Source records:
------------------------------------
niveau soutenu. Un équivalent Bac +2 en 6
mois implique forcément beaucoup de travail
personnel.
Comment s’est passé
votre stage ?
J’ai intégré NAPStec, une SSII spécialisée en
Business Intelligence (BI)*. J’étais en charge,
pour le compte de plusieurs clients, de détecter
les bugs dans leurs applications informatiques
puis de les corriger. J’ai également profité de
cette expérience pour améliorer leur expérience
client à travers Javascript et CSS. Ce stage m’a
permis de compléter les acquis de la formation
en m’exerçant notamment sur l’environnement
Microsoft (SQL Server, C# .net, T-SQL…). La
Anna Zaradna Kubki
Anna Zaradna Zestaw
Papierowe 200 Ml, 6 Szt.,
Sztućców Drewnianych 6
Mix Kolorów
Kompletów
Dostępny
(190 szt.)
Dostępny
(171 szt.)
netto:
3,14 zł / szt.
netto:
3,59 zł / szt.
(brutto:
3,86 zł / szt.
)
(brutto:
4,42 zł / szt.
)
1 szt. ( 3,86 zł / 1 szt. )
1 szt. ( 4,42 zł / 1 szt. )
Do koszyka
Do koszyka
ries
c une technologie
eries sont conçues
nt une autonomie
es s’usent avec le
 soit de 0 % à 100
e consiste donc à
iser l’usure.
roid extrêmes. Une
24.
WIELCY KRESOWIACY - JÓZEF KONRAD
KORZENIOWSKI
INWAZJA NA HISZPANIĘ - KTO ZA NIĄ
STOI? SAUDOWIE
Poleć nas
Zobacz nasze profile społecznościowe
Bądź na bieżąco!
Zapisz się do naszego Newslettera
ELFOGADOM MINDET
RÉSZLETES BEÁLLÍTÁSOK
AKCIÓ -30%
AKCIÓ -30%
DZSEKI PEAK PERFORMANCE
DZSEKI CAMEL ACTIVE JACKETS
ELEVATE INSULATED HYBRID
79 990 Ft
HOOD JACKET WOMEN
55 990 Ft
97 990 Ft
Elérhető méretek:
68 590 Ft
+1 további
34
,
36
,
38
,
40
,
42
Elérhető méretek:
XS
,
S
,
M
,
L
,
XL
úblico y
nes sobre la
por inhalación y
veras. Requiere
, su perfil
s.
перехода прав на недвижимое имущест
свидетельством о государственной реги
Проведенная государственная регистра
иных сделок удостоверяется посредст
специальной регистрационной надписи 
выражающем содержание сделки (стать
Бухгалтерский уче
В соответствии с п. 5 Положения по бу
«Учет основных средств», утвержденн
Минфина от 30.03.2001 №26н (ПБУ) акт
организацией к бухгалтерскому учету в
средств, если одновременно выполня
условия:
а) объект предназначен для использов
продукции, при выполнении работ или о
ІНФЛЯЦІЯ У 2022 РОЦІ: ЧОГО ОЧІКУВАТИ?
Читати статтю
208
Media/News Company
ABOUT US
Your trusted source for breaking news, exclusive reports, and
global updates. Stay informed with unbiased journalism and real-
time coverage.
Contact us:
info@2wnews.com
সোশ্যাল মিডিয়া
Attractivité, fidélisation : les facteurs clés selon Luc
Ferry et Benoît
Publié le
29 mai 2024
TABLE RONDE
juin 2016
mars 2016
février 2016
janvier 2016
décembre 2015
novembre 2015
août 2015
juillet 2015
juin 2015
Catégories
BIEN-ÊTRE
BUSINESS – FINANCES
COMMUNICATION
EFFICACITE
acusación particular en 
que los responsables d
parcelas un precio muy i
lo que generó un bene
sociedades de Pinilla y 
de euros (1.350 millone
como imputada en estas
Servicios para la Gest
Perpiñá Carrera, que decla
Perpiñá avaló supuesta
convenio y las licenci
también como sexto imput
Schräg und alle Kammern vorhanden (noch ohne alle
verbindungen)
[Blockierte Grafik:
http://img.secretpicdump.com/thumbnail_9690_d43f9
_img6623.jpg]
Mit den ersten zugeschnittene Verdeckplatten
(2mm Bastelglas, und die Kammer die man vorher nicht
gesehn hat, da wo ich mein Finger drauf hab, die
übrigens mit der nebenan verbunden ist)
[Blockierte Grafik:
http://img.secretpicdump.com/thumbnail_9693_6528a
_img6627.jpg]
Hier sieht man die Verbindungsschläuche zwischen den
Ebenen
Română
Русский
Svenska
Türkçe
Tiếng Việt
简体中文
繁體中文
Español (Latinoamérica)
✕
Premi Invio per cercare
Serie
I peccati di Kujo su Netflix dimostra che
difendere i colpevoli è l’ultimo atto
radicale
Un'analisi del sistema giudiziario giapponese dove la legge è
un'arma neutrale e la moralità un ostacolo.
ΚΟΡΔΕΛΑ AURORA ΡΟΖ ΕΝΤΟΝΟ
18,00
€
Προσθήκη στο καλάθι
------------------------------------
**THE TASK:**
Write out only those lines of the entries that lie between the line containing "Un'analisi del sistema" and the last line, inclusive, reproducing them exactly.

**RESULT BELOW:**
Un'analisi del sistema giudiziario giapponese dove la legge è
un'arma neutrale e la moralità un ostacolo.
ΚΟΡΔΕΛΑ AURORA ΡΟΖ ΕΝΤΟΝΟ
18,00
€
Προσθήκη στο καλάθι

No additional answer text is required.